Question: Why my pvalue histogram doesn't have uniform distribution
0
afli190 wrote:

Hi my friends, I do a fisher exact test by R, because I think the treatment would not affect the counts and I expect a uniform distribution of pvalue, but the histogram show U shape, with the 0 and 1 show large numbers. The code is as follows, could you please tell me why? Thank you very much!

``````test<-read.table("sample_fisher_test.txt")
test<-test[rowSums(test[,3:4])>5,]
for(i in 1:nrow(test))
{x<-c(test[i,1],test[i,3],test[i,2],test[i,4])
dim(x)<-c(2,2)
test\$pvalue[i]<-fisher.test(x)\$p.value}
ggplot(test, aes(x = pvalue)) +geom_histogram(binwidth = 0.05, fill = "lightblue", colour = "black")
dev.off()
`````` modified 19 months ago by chrchang5236.6k • written 19 months ago by afli190
2

Why do you think it should be uniform?

I've just modified the content, I expect it to be, maybe it actually not. I just cannot understant the U shape.

1

Your comment does not add any information. I personally have too little of a statistical background to formulate expectations about p-value distributions. You should ask yourself if your statistical knowledge is sufficient to do so. As this is a pure statistics question, you might consider to post it on StackExchange. If you do, you can enhance your chance of a good response by following the guildelines on How To Ask Good Questions On Technical And Scientific Forums, because right now, your question lacks any details on what the experimental setup was.

Thank you ATpoint, I made the post in a hurry just now, sorry for that. I will read the guidelines carefully and do better next time. And I will post this on stackExchange to see if I can get some help.

Aifu.

1

Hi- See if this blog post helps you http://varianceexplained.org/statistics/interpreting-pvalue-histogram/ . To get better answers, it would be good to give some background about what you are testing as the U-shape may or may not be anything to worry about.
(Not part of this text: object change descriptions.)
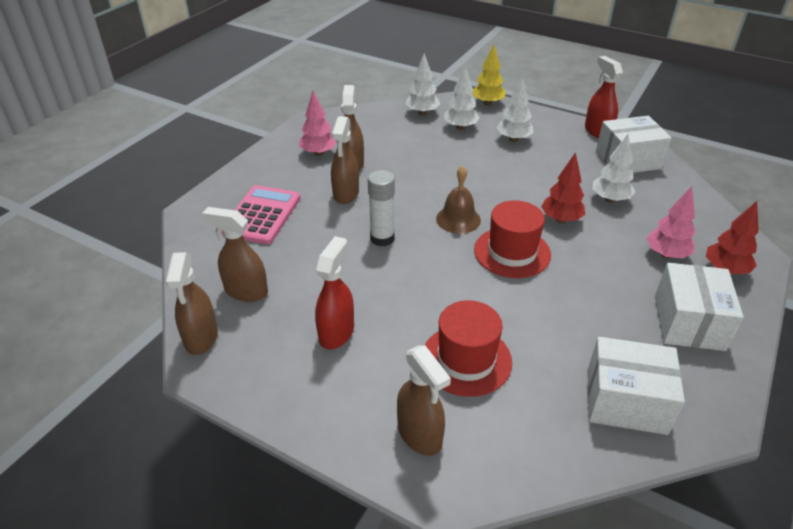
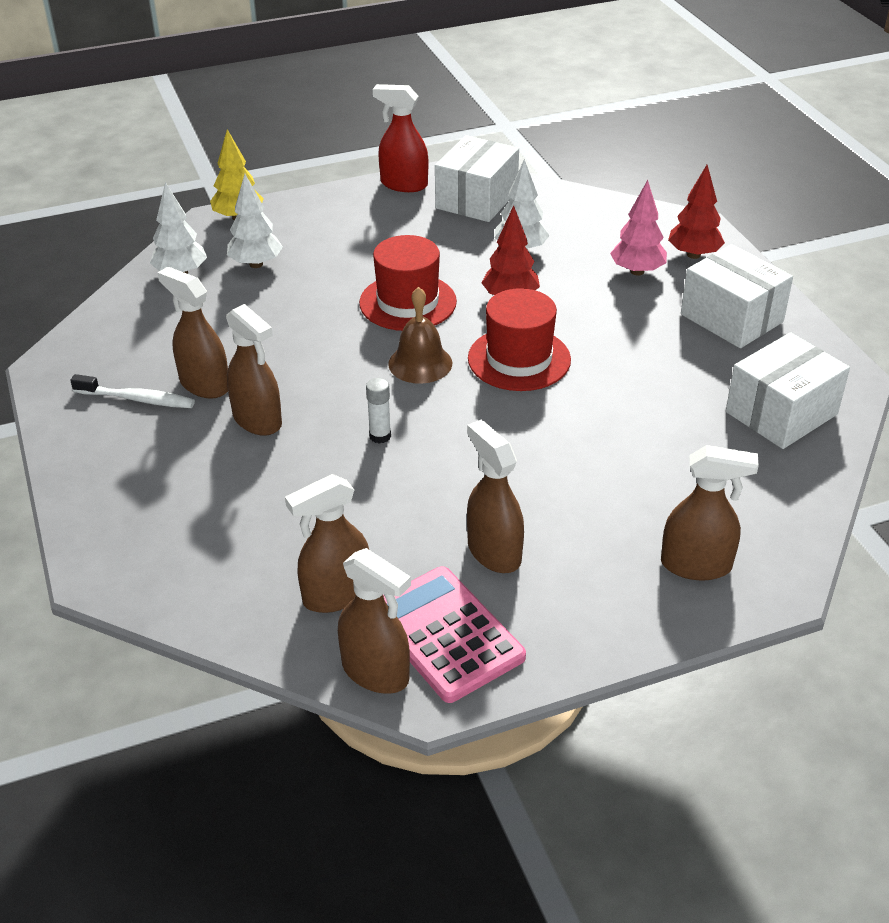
camera: 50 degrees left, 0 degrees up
(261, 215) = (201, 512): pink calculator -> pink calculator (445, 634)
(318, 153) = (137, 399): pink tree -> white toothbrush
(336, 332) = (494, 552): red spray bottle -> brown spray bottle
(382, 238) = (380, 436): white glue stick -> white glue stick, size x0.60
(466, 360) = (633, 479): red hat -> red hat (408, 302)
(513, 139) = (335, 243): white tree -> none

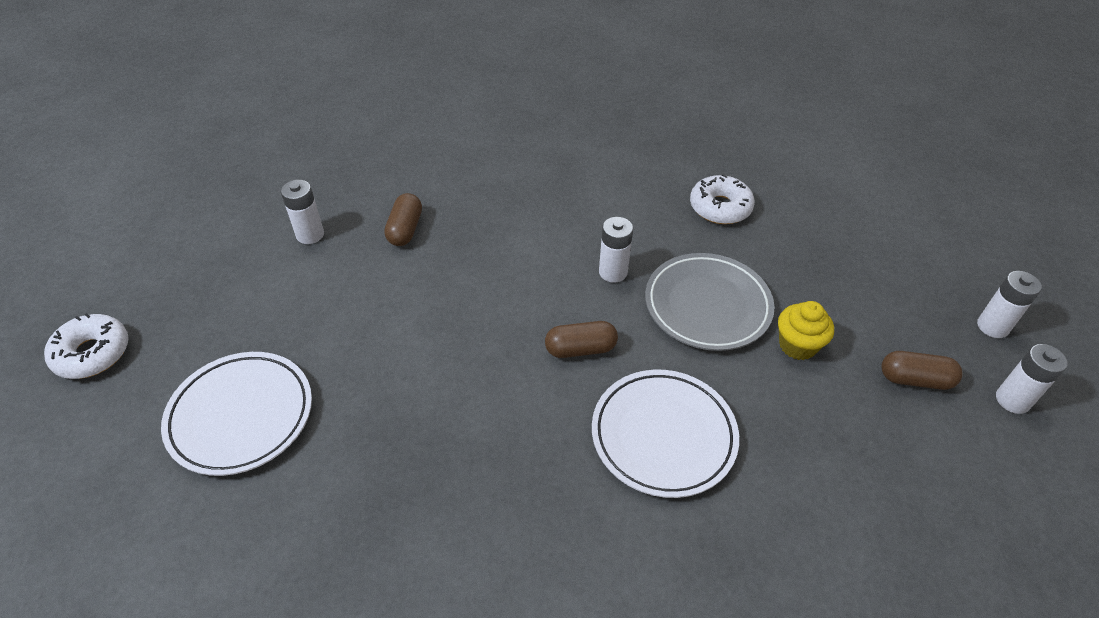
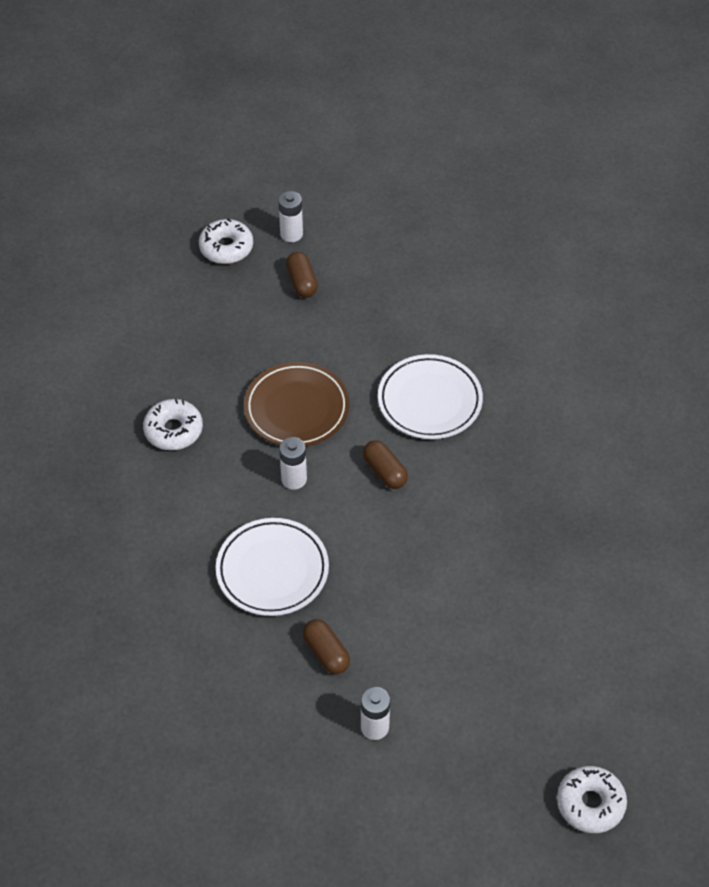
camera: 115 degrees left, 5 degrees up
(241, 416) = (571, 654): white plate -> white plate (272, 570)
(405, 229) = (326, 653): brown capsule -> brown capsule turned 75 degrees clockwise
(707, 306) = (296, 408): grey plate -> brown plate
(797, 345) = (306, 348): yellow cupcake -> none
(992, 326) = (226, 248): white battery -> white donut

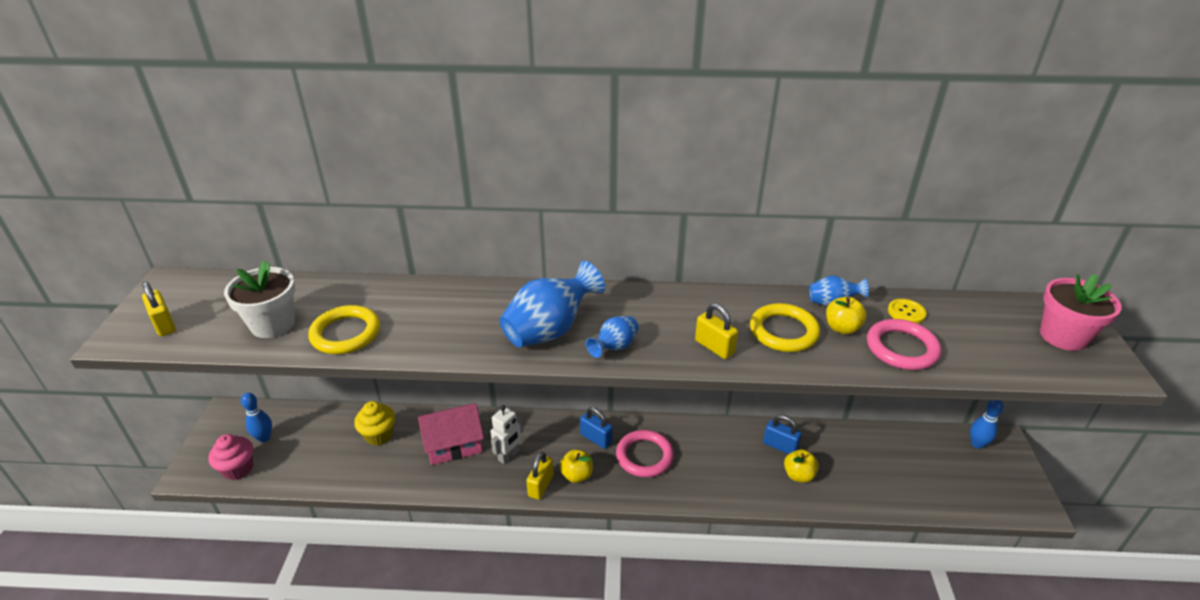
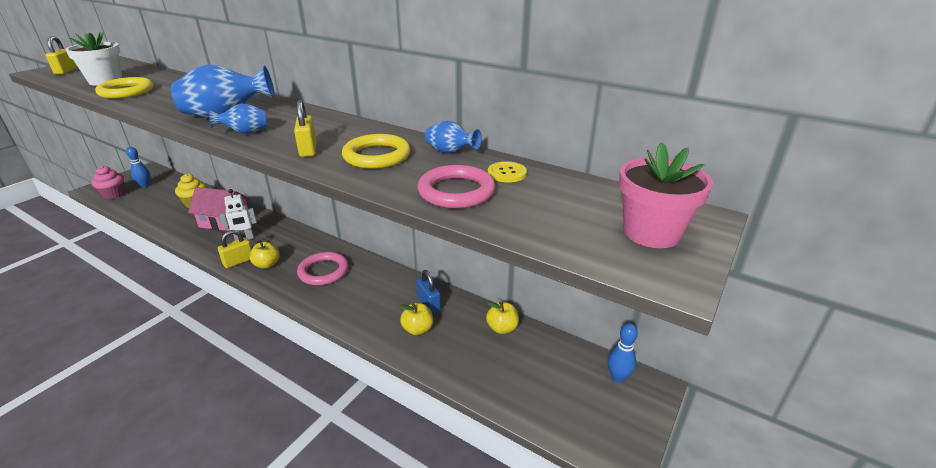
camera: 30 degrees right, 5 degrees down
(596, 438) = (307, 249): blue padlock -> none
(842, 328) = (428, 166): yellow apple -> yellow apple (502, 328)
Thank you dariober, I've already seen this post, it is clear but the solution it provides could not solve my problem.

1
chrchang5236.6k wrote:

The large number of p=1 observations is due to p-values being "rounded up". For example, if count=200 and each row/column sums to 100, the central {50, 50} {50, 50} table has a ~11.2% chance of being observed under the null hypothesis. This table corresponds to p-value=1; the adjacent {49, 51} {51, 49} and {51, 49} {49, 51} tables correspond to p-value ~0.888, etc.
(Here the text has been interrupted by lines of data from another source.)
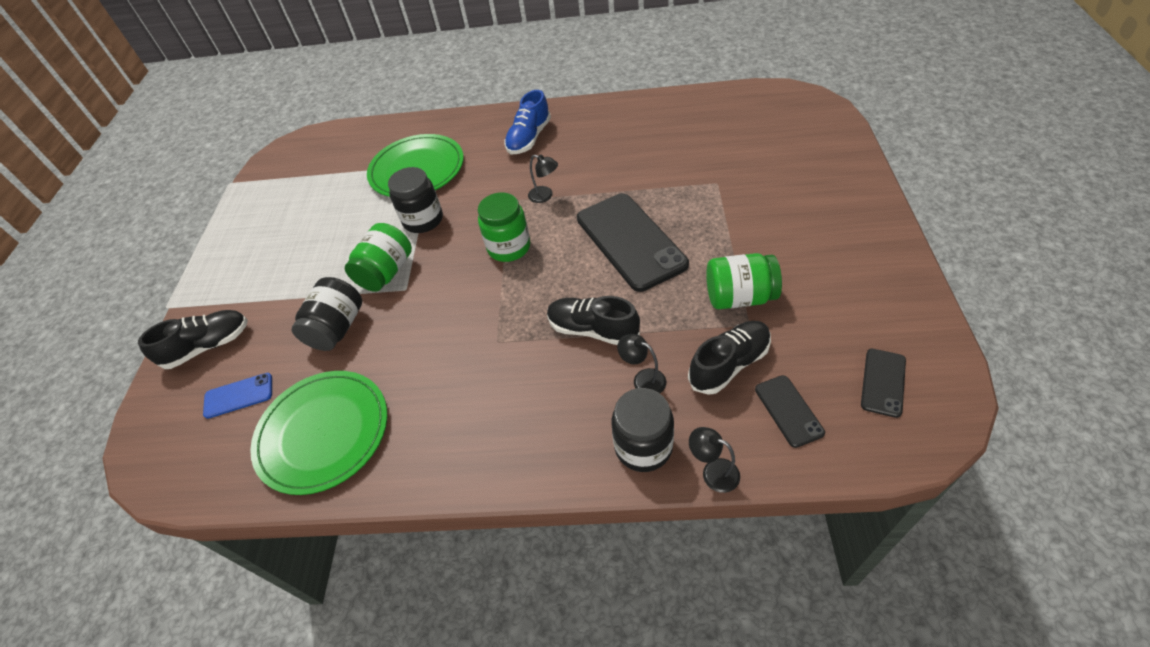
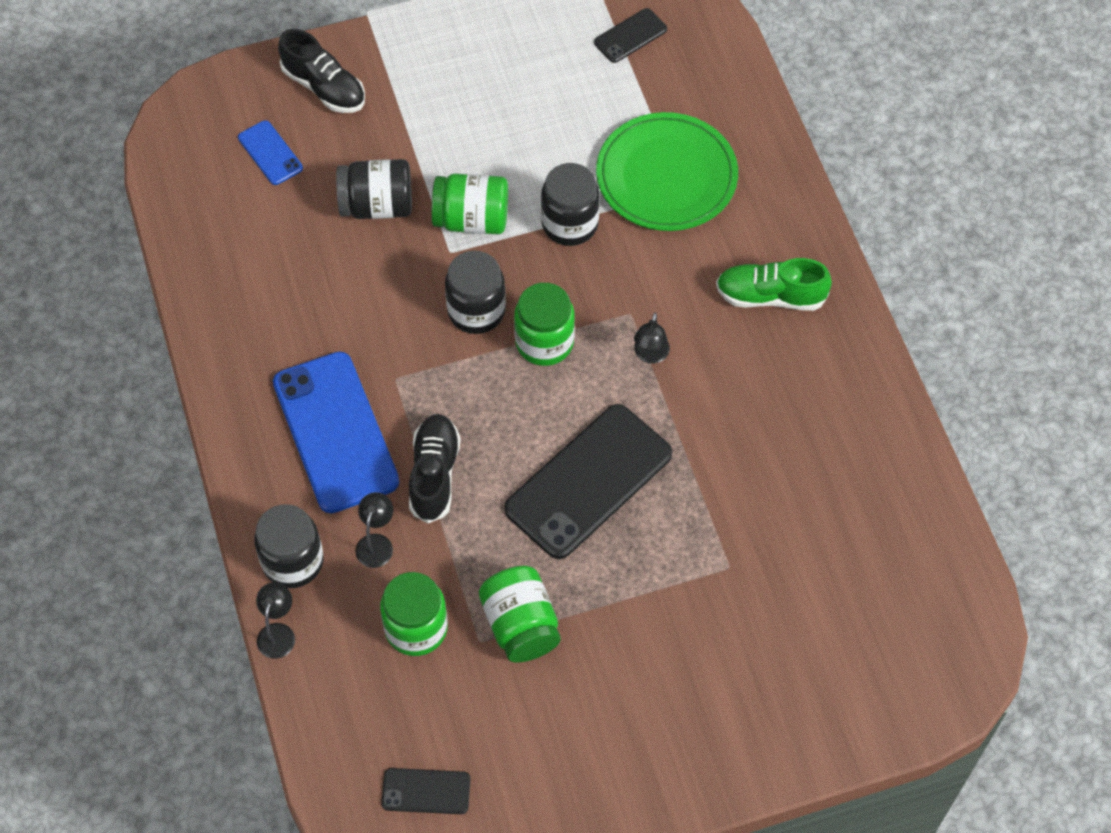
camera: 65 degrees right, 10 degrees up
(323, 433) = (245, 255): green plate -> none
(463, 281) = (476, 311): none -> black jar
(528, 392) = (335, 432): none -> blue phone
(529, 138) = (770, 296): blue shoe -> green shoe
(729, 364) = (416, 628): black shoe -> green jar
(788, 410) = (367, 696): black phone -> black phone (630, 36)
To avoid this upward bias, you can use the "mid-p value". In the example above, the most-central table has a mid-p value of ~0.944: the center, instead of the upper end, of the probability interval it corresponds to. The mid-p value has the nice property that, under the null hypothesis, the Q-Q plot should stay near the main diagonal.
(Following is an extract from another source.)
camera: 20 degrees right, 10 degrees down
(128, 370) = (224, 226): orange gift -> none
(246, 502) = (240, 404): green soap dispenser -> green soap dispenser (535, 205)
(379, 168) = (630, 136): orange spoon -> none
(The same things are true for the binomial test you asked about earlier.)

Incidentally, I posted JavaScript Fisher's exact test and binomial test calculators up at https://www.cog-genomics.org/software/stats several years ago; the FET includes an option for turning the mid-p adjustment on/off, if you want to see more examples of the difference it makes.

Thank you chrchang523, that sounds good, I do this using your 'fisher_test' function, with midp correction, the high value in 1 is reduced to a low value, and the 0.95 bar is largely increased, could it be possible to be similar between 1 and 0.95 values?(I filter the counts more strictly, so the general value is lower than the original picture) 1

This is expected if your sample sizes are such that p-value 1 usually corresponds to mid-p value in the 0.95 bin.